▶ Provided text

Among the remaining essays, the most valuable are in the postwar section, including Susanna Michele Lee's "Contested Unionism: William Pattie and the Southern Claims Commission," on the question of loyalty, and its often shifting definition between 1860 and the 1870s. Pattie, a Warrenton merchant, said he had opposed secession, and claimed to have supported Republican candidates after the war, but his neighbors, including John S. Mosby, a Republican himself, challenged his veracity. Amy Feely Morsman's 2004 dissertation abstract, "Gender Relations in Planter Families: A Postwar Experiment and Its Lost Legacy," is promising. By the 1880s a new generation had come of age, many of them children of Virginia's last plantation elite. These couples abandoned rural life for the professions and urban jobs. Drawing on the work of Jane Turner Censer, Morsman argues that they did not follow their parents, who survived the immediate postwar era in mutual partnerships, but returned to gender roles closer to those of their grandparents, despite living in Washington, Norfolk, Richmond, and Lynchburg. She has an important subject and asks significant questions, but from this sketch it is hard to tell how well Morsman will integrate various aspects of white society in the New South, or reconcile contradictory aspects of the New Dominion.

▶ Source data
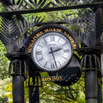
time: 2:27
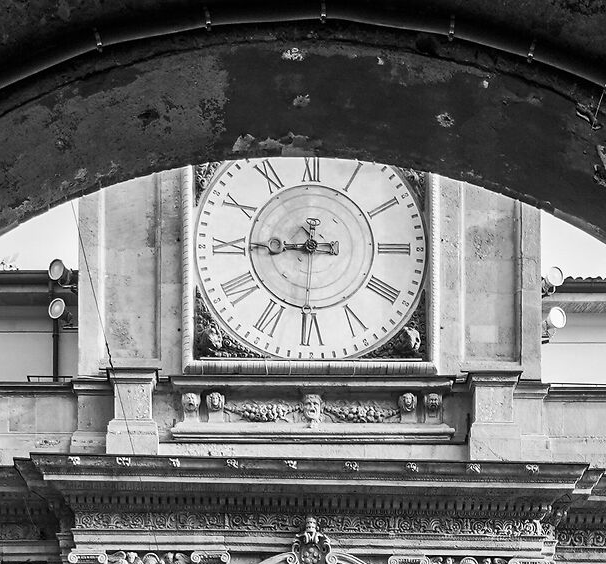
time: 8:45
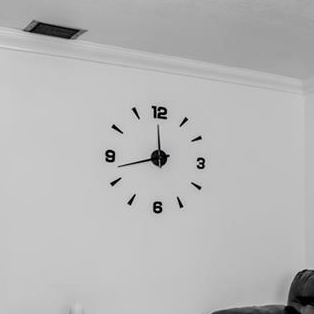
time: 11:42
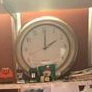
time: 2:00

▶ What to produce
In the text on the postwar Virginia essays, what did William Pattie do for a living?

▶ Solution for this task
He was a merchant in Warrenton.